Toplumda karşılığı olan, bilime, vicdana, inançlarımıza uygun kurallarla toplumsal huzur sağlanabilir. Ve halk her zaman huzur ister.
Yaşatan Yasa ve Anayasal Güvence Israrımızda Kararlıyız
Doğru ve etik olan, toplumla zıtlaşmadan kısırlaştırma, aşılama ve yerinde yaşatmanın önünün açılması ve yaygınlaştırmasıdır. Yaşanan sorunların bilim, vicdan ve toplumsal kabuller zemininde çözülmesi ve hayvanların haklarının anayasal güvenceye alınması mutlaka sağlanacaktır.
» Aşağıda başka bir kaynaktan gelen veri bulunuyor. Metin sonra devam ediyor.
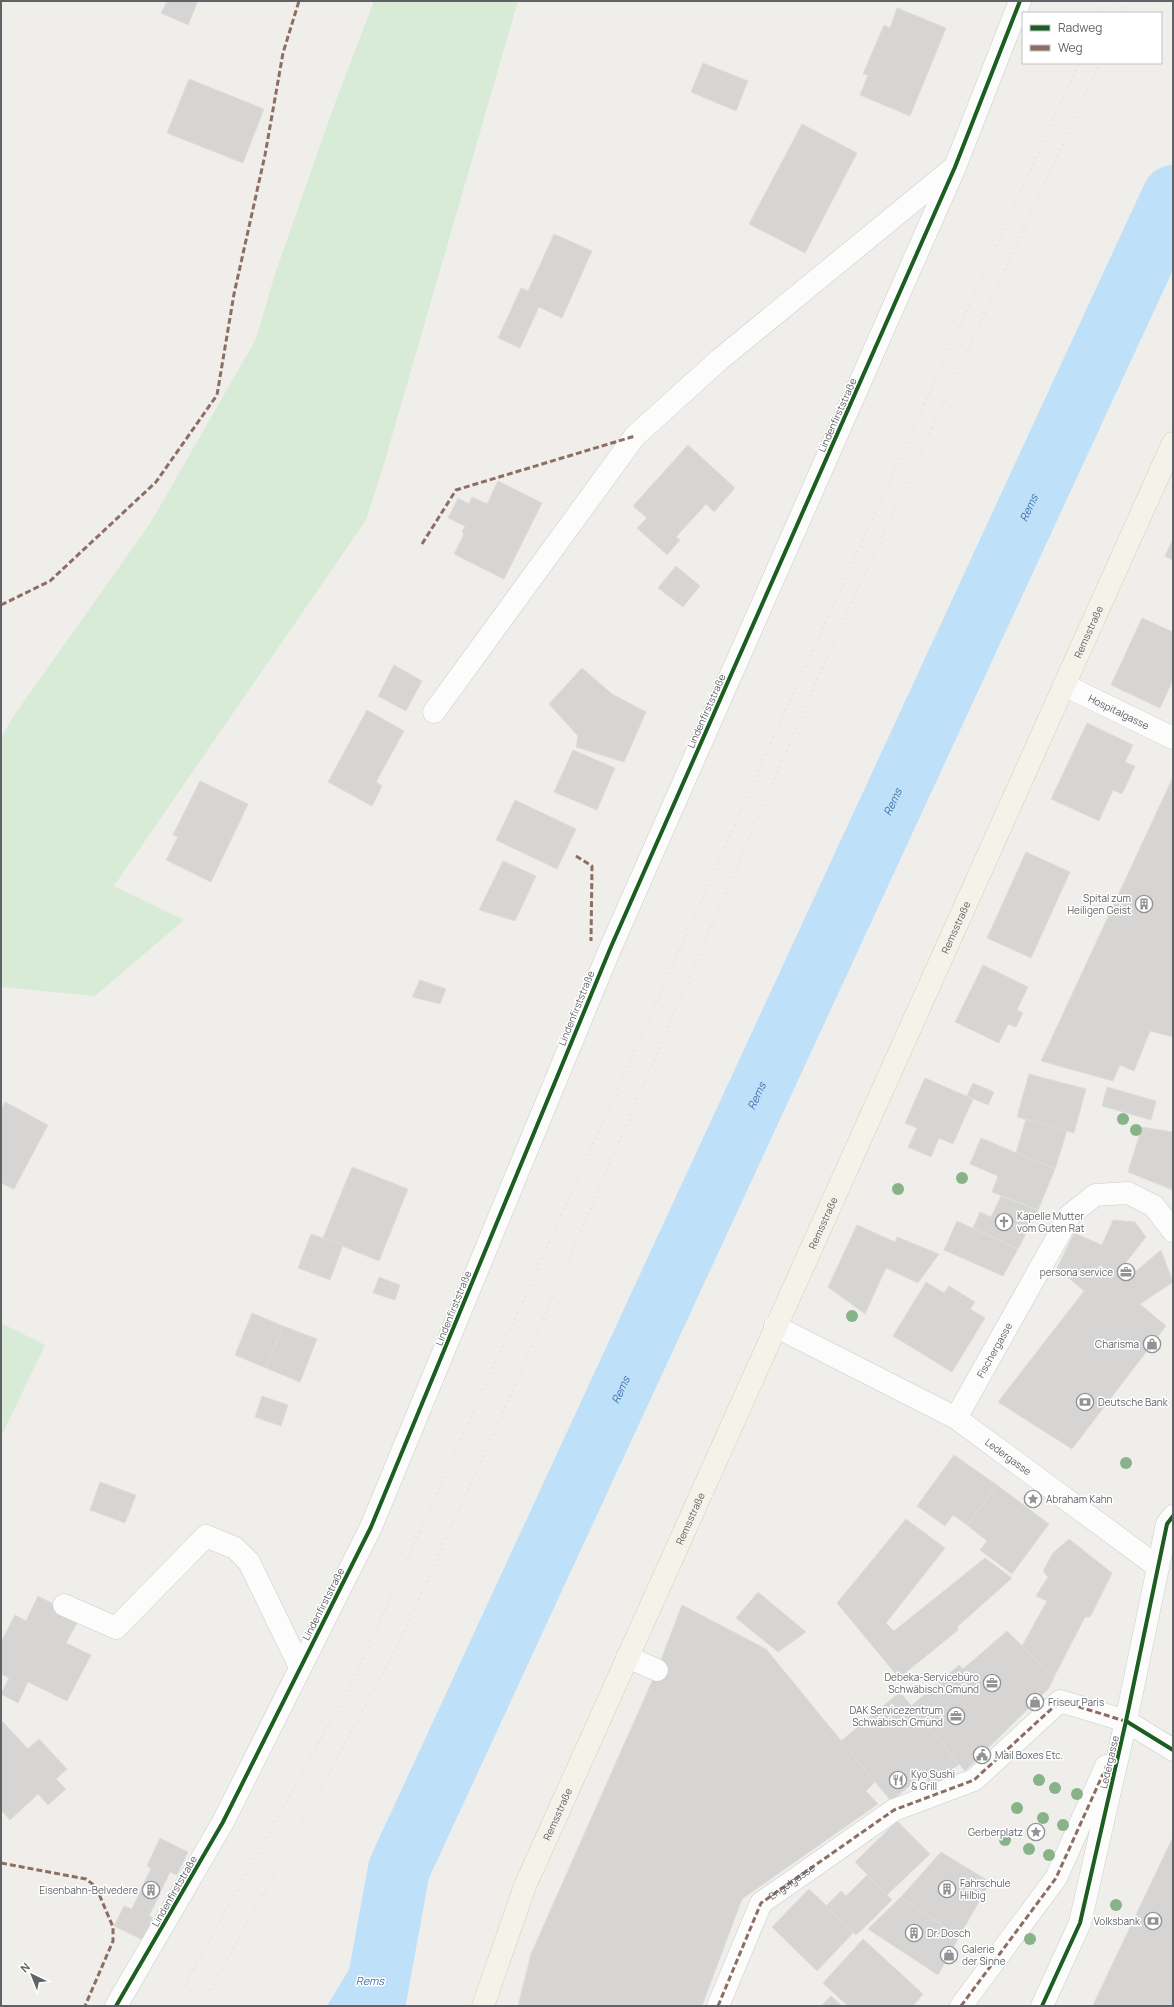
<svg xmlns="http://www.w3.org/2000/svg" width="1174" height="2007" font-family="Manrope,sans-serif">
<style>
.green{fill:#d8ebd6}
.water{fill:#bfe0f9}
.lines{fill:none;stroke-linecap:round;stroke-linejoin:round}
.river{stroke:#bfe0f9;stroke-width:62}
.building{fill:#d6d5d3;stroke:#deddd9}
.minor-casing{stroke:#cbcccc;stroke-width:23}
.major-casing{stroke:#d7ceb8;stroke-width:23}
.minor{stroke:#fdfcfc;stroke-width:22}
.major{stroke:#f4f2e9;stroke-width:22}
.rail{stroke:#e4e4e4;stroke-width:3;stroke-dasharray:1 5;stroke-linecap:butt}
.quiet{stroke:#8d6e63;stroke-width:3;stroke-dasharray:6 3;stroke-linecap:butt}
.cycleway-casing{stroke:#fff;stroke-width:6}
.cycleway{stroke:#1b5e20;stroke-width:4}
.tree{fill:#88b388}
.labels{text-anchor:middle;stroke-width:3;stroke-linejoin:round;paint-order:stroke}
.street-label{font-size:10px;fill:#5f6368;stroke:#fff}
.poi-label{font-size:10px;fill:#5f6368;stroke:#fff;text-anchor:start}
.water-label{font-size:11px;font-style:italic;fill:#4174aa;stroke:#fff}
</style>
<rect width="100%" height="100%" fill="#efeeea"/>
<!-- green -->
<g class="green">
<polygon points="374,1 518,1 383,467 366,520 114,886 184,920 95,996 1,987 1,738 15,714 151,522 256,339 275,274 334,106"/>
<polygon points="1,1323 45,1345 1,1437"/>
</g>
<!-- water -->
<polygon class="water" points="399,1869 399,1959 391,2006 327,2006 368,1938"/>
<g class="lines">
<!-- river -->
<path class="river" id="s1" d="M 374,2006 L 399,1869 L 1173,196"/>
</g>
<!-- building -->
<g class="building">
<polygon points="167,1 198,1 188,25 161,13"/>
<polygon points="897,8 946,28 910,116 860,95 868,75 863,74 884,25 890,28"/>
<polygon points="703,63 748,81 736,111 691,92"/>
<polygon points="189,79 264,109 243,163 167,133"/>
<polygon points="802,124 857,153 805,253 749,224"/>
<polygon points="554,234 592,251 562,318 539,307 520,348 498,338 521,288 528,291"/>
<polygon points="688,445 735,488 714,512 706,504 676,537 680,540 667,555 637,528 647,518 633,506"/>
<polygon points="498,481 542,503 504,579 454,554 464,534 462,532 465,526 448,518 458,498 469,504 472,497 487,504"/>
<polygon points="1173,539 1173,560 1165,556"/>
<polygon points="676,566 700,586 683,607 658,588"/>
<polygon points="1142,618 1173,632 1173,680 1160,708 1111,685"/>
<polygon points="394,665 422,681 406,711 378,696"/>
<polygon points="582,668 612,694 646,712 624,762 576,747 578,736 549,704"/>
<polygon points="367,710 404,731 376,782 382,786 372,806 328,782"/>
<polygon points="1087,723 1133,745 1125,762 1135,766 1122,794 1113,790 1099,821 1051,799"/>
<polygon points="573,750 615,768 597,810 554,792"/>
<polygon points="1173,777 1173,1037 1150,1031 1134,1071 1120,1065 1113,1081 1041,1061"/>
<polygon points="200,781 248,804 211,882 166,860 178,837 173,835"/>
<polygon points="515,800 576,829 557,869 496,840"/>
<polygon points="1026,852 1070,872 1031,958 987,938"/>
<polygon points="503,861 536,876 515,921 479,910"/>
<polygon points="983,965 1028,987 1017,1010 1023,1013 1016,1027 1008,1024 999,1043 955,1022"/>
<polygon points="420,980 446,989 440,1004 412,997"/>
<polygon points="1029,1074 1086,1089 1074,1133 1017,1117"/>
<polygon points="925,1078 973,1099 953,1144 939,1138 931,1157 908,1147 917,1128 905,1123"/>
<polygon points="973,1083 994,1092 988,1105 967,1096"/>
<polygon points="1107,1087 1156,1101 1151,1120 1102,1106"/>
<polygon points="5,1102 48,1125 14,1189 1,1183 1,1110"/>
<polygon points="1026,1119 1067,1130 1055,1169 1016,1153"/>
<polygon points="1142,1127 1173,1132 1173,1190 1128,1172"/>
<polygon points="981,1138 1055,1169 1038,1210 992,1192 998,1176 970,1164"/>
<polygon points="352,1167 408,1189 379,1261 323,1238"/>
<polygon points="1001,1196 1038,1210 1018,1249 973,1228 980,1212 991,1217"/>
<polygon points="1113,1220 1135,1222 1146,1237 1123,1266 1128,1278 1161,1250 1173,1282 1140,1304 1166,1326 1072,1449 998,1402 1084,1291 1057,1268 1074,1233 1102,1245"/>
<polygon points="957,1221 1018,1249 1003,1276 944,1250"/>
<polygon points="857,1225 895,1242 897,1237 939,1254 918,1283 886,1268 865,1314 828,1287"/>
<polygon points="311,1234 343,1245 330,1280 298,1268"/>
<polygon points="379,1277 400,1285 395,1300 373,1293"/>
<polygon points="926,1282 944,1293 949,1286 975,1302 970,1309 985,1318 952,1372 893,1336"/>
<polygon points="252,1313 283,1326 266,1368 235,1355"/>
<polygon points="283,1326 317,1339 300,1382 266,1368"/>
<polygon points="262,1396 288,1405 281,1426 255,1417"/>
<polygon points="954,1455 997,1485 967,1525 953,1515 945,1526 917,1506"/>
<polygon points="100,1482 136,1495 125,1523 90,1510"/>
<polygon points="997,1485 1049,1524 1012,1574 980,1550 987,1541 967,1525"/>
<polygon points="906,1519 945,1548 886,1623 894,1631 985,1558 1012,1578 957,1627 958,1630 899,1678 837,1603"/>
<polygon points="1069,1539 1112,1573 1090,1617 1085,1617 1054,1677 1022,1646 1047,1601 1036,1596 1048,1577 1043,1571 1053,1553"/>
<polygon points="758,1592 806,1632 778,1652 736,1618"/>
<polygon points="38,1596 80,1618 66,1643 91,1655 67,1701 28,1682 18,1703 1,1694 9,1678 1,1674 1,1642 15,1615 26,1621"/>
<polygon points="682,1605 766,1649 875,1782 866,1791 878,1804 742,1899 702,2006 518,2006 531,1954 657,1670"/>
<polygon points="1007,1631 1054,1677 1049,1688 965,1771 911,1706 959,1665 963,1669"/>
<polygon points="900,1692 959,1764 933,1787 923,1775 891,1801 841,1741"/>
<polygon points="1,1720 28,1749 39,1739 67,1769 56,1779 66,1789 48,1805 38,1794 10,1820 1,1810"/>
<polygon points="897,1821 930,1854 887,1895 855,1862"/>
<polygon points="1173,1837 1173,2006 1096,2006 1093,2005"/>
<polygon points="160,1838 188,1852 177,1875 170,1872 149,1916 156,1919 145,1941 114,1926 124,1906 132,1909 151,1868 147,1866"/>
<polygon points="941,1852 990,1882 959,1937 901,1897"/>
<polygon points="867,1875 892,1900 871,1921 846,1896"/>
<polygon points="809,1889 854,1932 817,1971 772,1927"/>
<polygon points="841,1891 871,1921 856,1935 826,1906"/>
<polygon points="901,1897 959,1937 938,1975 868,1929"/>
<polygon points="863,1939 923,1994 913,2006 848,2006 823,1983"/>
<polygon points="831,1996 842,2006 821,2006"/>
</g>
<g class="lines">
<defs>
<g id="minor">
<path id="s2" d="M 1064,685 L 1173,738"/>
<polyline points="434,712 635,436 719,360 951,170"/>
<path id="s3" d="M 775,1326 L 956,1418 L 1158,1567"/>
<path id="s4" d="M 956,1418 L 1070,1215 L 1095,1195 L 1128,1193 L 1154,1206 L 1173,1231"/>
<polyline points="64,1605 116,1628 206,1536 235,1548 249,1562 300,1667"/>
<polyline points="627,1657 657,1670"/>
<polyline points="116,2006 223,1822 371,1527 610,949 955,167 1020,1"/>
<polyline points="718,2006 761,1903 894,1810 974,1780 1060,1701 1126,1721 1173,1750"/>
<polyline points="961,2006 1056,1878 1106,1766"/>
<polyline points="1042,2006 1080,1923 1126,1721 1167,1524 1173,1516"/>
</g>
<g id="major">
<path id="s5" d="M 483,2006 L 525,1886 L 1173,443"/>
</g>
</defs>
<!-- minor casing -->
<use href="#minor" class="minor-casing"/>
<!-- major casing -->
<use href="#major" class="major-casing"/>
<!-- minor -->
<use href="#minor" class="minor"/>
<!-- major -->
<use href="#major" class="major"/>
<!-- rail -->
<g class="rail">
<polyline points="1101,13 1107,1"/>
<polyline points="1123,13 1129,1"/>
<polyline points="173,2006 351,1685 617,1091 769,747 1079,63"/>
<polyline points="201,2006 275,1873 399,1643 508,1401 828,654 1100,63"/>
</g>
<!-- quiet -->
<g class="quiet">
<polyline points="422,544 456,490 635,436"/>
<polyline points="1,605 50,581 156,482 217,395 234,294 265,155 283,53 299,1"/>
<polyline points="576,856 592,866 591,941"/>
<polyline points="1,1863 86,1879 96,1887 113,1927 113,1941 85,2006"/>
<path id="s6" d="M 718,2006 L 761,1903 L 894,1810 L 974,1780 L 1060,1701 L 1128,1722"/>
<polyline points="961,2006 1056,1878 1117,1743"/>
</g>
<defs>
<g id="cycleway">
<polyline points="1126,1721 1173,1750"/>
<polyline points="116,2006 223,1822 371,1527 610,949 955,167 1020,1"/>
<polyline points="1042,2006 1080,1923 1126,1721 1167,1524 1173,1516"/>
</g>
</defs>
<!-- cycleway casing -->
<use href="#cycleway" class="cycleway-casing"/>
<!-- cycleway -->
<use href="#cycleway" class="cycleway"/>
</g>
<!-- trees -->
<g class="tree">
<circle cx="1123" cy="1119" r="6"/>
<circle cx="1136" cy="1130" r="6"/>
<circle cx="962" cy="1178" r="6"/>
<circle cx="898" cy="1189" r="6"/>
<circle cx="852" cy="1316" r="6"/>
<circle cx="1126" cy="1463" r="6"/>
<circle cx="1039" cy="1780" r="6"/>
<circle cx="1055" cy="1788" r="6"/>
<circle cx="1077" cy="1794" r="6"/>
<circle cx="1017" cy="1808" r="6"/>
<circle cx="1043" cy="1818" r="6"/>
<circle cx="1063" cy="1825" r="6"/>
<circle cx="1005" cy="1840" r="6"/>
<circle cx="1029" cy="1849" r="6"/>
<circle cx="1049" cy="1855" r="6"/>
<circle cx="1116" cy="1905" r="6"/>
<circle cx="1030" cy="1939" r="6"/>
</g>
<!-- icons -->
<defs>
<symbol id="building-ring" viewBox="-11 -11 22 22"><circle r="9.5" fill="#fff" stroke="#919496" stroke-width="1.5"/><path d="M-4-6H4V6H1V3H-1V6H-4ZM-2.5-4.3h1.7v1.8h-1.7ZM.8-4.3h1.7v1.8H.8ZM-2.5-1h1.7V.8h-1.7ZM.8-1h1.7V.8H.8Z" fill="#919496"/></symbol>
<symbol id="church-ring" viewBox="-11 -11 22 22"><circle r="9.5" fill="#fff" stroke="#919496" stroke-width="1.5"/><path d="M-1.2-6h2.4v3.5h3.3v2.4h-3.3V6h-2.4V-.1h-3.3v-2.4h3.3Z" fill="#919496"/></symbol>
<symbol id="office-ring" viewBox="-11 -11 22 22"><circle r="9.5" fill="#fff" stroke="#919496" stroke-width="1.5"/><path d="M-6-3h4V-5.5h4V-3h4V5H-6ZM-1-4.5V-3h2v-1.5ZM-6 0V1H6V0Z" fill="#919496"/></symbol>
<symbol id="shop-ring" viewBox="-11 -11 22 22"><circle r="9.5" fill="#fff" stroke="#919496" stroke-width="1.5"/><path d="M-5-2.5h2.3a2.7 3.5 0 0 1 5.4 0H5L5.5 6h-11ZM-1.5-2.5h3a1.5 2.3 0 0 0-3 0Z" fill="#919496"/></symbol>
<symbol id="bank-ring" viewBox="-11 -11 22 22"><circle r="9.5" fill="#fff" stroke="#919496" stroke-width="1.5"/><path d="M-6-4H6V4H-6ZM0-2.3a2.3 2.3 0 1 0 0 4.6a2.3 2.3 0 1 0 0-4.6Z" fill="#919496"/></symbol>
<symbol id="sight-ring" viewBox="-11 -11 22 22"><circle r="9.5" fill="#fff" stroke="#919496" stroke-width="1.5"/><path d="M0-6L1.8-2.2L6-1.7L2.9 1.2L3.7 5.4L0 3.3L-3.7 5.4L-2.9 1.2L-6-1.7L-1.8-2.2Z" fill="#919496"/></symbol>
<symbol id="civic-ring" viewBox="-11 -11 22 22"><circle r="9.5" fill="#fff" stroke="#919496" stroke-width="1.5"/><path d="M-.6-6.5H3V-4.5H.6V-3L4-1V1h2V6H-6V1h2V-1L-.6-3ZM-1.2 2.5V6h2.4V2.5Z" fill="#919496"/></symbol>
<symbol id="restaurant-ring" viewBox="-11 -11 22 22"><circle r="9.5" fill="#fff" stroke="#919496" stroke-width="1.5"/><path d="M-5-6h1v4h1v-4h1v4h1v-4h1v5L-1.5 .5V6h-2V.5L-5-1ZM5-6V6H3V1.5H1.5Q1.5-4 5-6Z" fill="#919496"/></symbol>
</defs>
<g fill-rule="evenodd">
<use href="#building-ring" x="1134" y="894" width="20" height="20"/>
<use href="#church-ring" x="994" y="1212" width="20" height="20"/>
<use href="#office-ring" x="1116" y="1262" width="20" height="20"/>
<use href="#shop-ring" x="1142" y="1334" width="20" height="20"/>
<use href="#bank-ring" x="1075" y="1392" width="20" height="20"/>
<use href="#sight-ring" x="1023" y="1489" width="20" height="20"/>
<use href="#office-ring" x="982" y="1673" width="20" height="20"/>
<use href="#shop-ring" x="1025" y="1692" width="20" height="20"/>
<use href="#office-ring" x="946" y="1706" width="20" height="20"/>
<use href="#civic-ring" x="972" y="1745" width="20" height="20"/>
<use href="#restaurant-ring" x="888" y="1770" width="20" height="20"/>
<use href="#sight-ring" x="1026" y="1822" width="20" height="20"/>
<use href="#building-ring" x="937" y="1879" width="20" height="20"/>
<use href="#building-ring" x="141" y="1880" width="20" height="20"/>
<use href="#bank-ring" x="1143" y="1911" width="20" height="20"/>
<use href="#building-ring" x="904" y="1923" width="20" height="20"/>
<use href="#shop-ring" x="939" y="1945" width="20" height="20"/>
</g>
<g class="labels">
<!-- street labels -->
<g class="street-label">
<text transform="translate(837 415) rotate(-66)" y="4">Lindenfirststraße</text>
<text dy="4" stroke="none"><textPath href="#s5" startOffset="1502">Remsstraße</textPath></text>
<text transform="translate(706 711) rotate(-66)" y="4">Lindenfirststraße</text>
<text dy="4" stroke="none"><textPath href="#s2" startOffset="61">Hospitalgasse</textPath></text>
<text dy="4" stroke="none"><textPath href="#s5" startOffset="1178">Remsstraße</textPath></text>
<text transform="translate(576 1008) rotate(-68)" y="4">Lindenfirststraße</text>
<text dy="4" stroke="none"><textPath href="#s5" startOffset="854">Remsstraße</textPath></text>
<text transform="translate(453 1308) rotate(-68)" y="4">Lindenfirststraße</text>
<text dy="4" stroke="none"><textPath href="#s4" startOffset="78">Fischergasse</textPath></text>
<text dy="4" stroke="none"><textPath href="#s3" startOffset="268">Ledergasse</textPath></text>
<text dy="4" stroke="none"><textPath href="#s5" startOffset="530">Remsstraße</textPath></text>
<text transform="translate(323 1604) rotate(-63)" y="4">Lindenfirststraße</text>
<text transform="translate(1109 1762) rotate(-77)" y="4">Ledergasse</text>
<text dy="4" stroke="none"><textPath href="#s5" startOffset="206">Remsstraße</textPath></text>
<text dy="4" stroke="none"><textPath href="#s6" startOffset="149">Engelgasse</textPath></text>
<text transform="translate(174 1891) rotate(-60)" y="4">Lindenfirststraße</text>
</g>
<!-- poi labels -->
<g class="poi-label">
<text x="1131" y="902" text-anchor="end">Spital zum<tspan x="1131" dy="12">Heiligen Geist</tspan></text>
<text x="1017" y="1220">Kapelle Mutter<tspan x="1017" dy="12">vom Guten Rat</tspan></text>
<text x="1113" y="1276" text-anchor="end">persona service</text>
<text x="1139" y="1348" text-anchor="end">Charisma</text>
<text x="1098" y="1406">Deutsche Bank</text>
<text x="1046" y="1503">Abraham Kahn</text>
<text x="979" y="1681" text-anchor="end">Debeka-Servicebüro<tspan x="979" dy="12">Schwäbisch Gmünd</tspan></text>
<text x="1048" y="1706">Friseur Paris</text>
<text x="943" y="1714" text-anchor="end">DAK Servicezentrum<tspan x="943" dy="12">Schwäbisch Gmünd</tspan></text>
<text x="995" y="1759">Mail Boxes Etc.</text>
<text x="911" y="1778">Kyo Sushi<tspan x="911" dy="12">&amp; Grill</tspan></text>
<text x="1023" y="1836" text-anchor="end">Gerberplatz</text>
<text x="960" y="1887">Fahrschule<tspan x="960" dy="12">Hilbig</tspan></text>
<text x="138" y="1894" text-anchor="end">Eisenbahn-Belvedere</text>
<text x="1140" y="1925" text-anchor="end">Volksbank</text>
<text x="927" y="1937">Dr. Dosch</text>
<text x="962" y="1953">Galerie<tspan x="962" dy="12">der Sinne</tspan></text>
</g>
<!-- water labels -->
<g class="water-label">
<text dy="4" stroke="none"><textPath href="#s1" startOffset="1639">Rems</textPath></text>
<text dy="4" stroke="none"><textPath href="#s1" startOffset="1315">Rems</textPath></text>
<text dy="4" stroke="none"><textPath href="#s1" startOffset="991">Rems</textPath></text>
<text dy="4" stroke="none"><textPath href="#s1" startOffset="667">Rems</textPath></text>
<text x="370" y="1985">Rems</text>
</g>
</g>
<!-- border -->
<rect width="1174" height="2007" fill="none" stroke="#5f6368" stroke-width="4"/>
<!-- legend -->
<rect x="1022" y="12" width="140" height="52" fill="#ffffff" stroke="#bfc1c3"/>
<rect x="1030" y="25" width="20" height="6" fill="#1b5e20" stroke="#bfc1c3"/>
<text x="1058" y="32" font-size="12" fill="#5f6368">Radweg</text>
<rect x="1030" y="45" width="20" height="6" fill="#8d6e63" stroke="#bfc1c3"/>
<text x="1058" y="52" font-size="12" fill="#5f6368">Weg</text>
<!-- north arrow -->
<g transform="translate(32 1975) rotate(317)" stroke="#ffffff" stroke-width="3" paint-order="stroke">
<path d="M0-3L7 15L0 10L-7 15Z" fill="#5f6368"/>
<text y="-6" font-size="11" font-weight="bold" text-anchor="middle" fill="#5f6368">N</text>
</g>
</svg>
Kültürel değerlerimiz, inançlarımız ve dinamiklerimiz o kadar bize özgüdür ki bu kaynaktan çıkmayan, onunla beslenmeyen ve onunla uyumlanmayan hiçbir dayatmanın bizim topraklarımızda sürebilmesi, uygulanabilirliği yoktur. O yüzden yerinde yaşatan, kollayan bir hayvan hakları yasasına ve anayasal güvenceye mutlaka kavuşturacağız.
Bu kaos ve karanlıktan, bilim ve vicdanla yüzümüzü aydınlığa çevirdik.
Her yaşam biricik ve çok değerli.
Buna inanarak, ısrarla ve kararlılıkla, “ölüme hayır, kısırlaştır-aşıla-yerinde yaşat” yolunda çalışmaya ve dayanışmaya devam.